Thermopolis Independent Record - Your source for news in Hot Springs County

By Cindy Glasson
Reporter & Photographer 

Winters explains non-discrimination act


In a deja vu repeat of the 2016 legislative session, Wyoming is once again in the spotlight nationally for House Bill 0135, the non-discrimination act.

The bill has been described as a stab at the LGBT community with those opposing the bill saying it removes the rights of the LGBT community in favor of religious preference, spreading real fear among the LGBT community and their supporters.

An attempt was made last year to present the bill on the house floor, however, there is a required 2/3 vote to bring it from committee to the floor. That would mean a count of 40 votes were needed and it missed that count by just a single vote, effectively killing it before full house discussion could be had.

Now, the bill has reared its head again, waiting to see if it will make those 40 votes this time around.

There are some misconceptions, mostly due to social media, regarding the intent of the bill.

“There are some terrible misrepresentations,” Representative Nathan Winters, one of the authors of the bill, said. “It does not change the definition of marriage.

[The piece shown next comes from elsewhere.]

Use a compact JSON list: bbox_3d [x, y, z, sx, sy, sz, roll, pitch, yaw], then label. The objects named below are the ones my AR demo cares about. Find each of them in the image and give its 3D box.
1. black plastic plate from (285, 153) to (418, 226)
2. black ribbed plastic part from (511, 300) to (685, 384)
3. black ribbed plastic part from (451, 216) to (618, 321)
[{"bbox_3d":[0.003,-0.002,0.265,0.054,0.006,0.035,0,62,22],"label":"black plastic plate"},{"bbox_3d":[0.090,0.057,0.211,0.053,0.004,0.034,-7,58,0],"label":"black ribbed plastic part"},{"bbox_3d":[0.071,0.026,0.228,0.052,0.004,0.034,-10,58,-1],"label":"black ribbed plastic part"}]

It does not prevent gay or lesbian couples from being granted a marriage license. It does not affect benefits or services the LGBT community receives.”

Winters said the bill was very narrowly tailored so it has been difficult to keep it from creating confusion.

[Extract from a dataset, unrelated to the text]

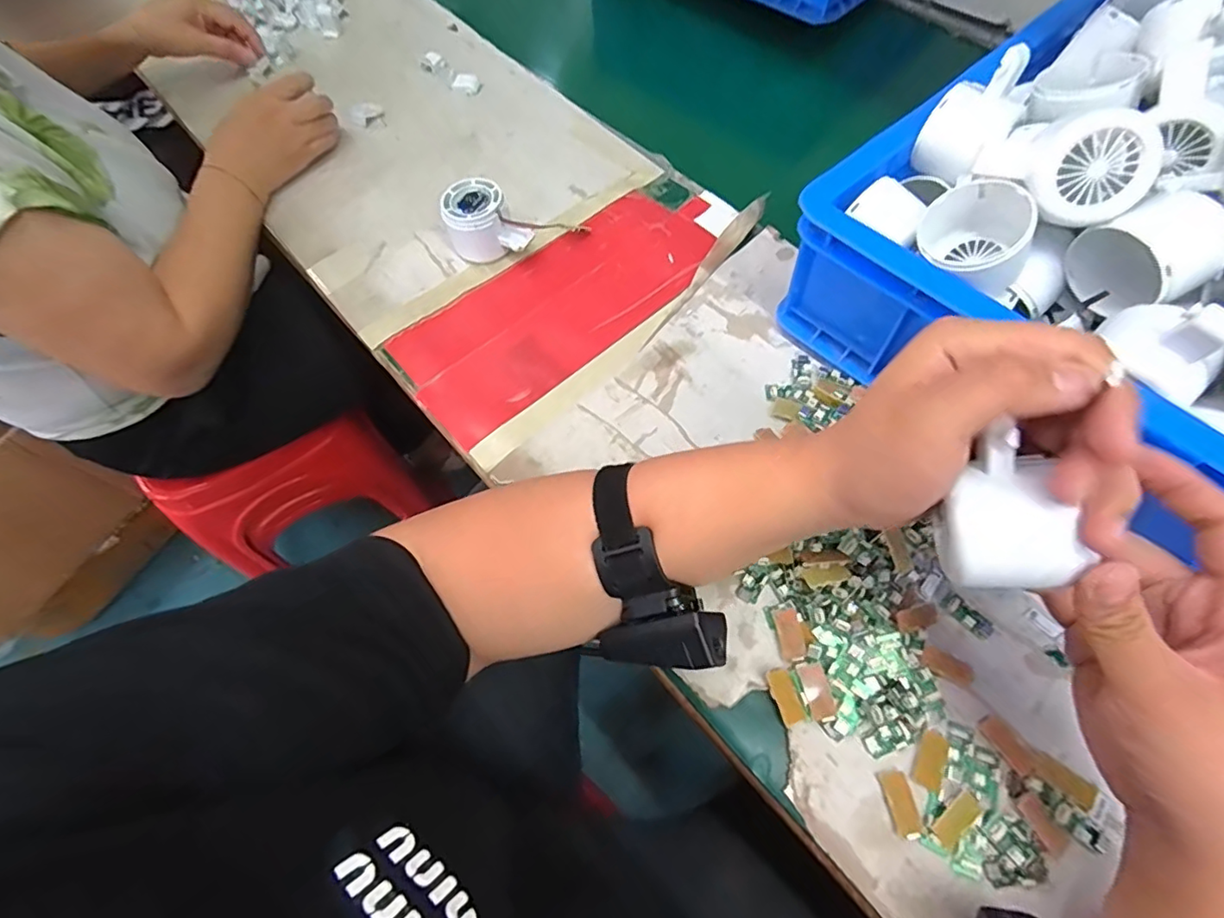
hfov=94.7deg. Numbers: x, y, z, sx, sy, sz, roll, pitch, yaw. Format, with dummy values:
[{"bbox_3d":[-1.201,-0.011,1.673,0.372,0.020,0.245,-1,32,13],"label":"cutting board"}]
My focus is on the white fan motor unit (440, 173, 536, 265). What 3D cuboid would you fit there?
[{"bbox_3d":[-0.120,-0.216,0.524,0.058,0.056,0.082,-41,69,-16],"label":"white fan motor unit"}]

“We are looking for viewpoint neutrality with this,” Winters said. “It does not punish the LGBT community. It merely provides protection for people of faith, preventing any discrimination against them as well.”

Winters said he does not want to see the government weaponized against either side.

“We shouldn’t be pushing people out of business because of religious beliefs,” he said. “We should all be able to disagree without discriminating against each other.”

The bill is specifically written for government entities, not private practice, meaning the government, the State of Wyoming, will not be penalizing people because of their religious convictions.

Winters feels this is a clear result of the separation of church and state, including the freedom of religion and conscience.

“The government will provide services, no matter what,” he said. “Licenses for traditional marriages and gay and lesbian licenses will continue to be granted. No benefits will be denied on either side.”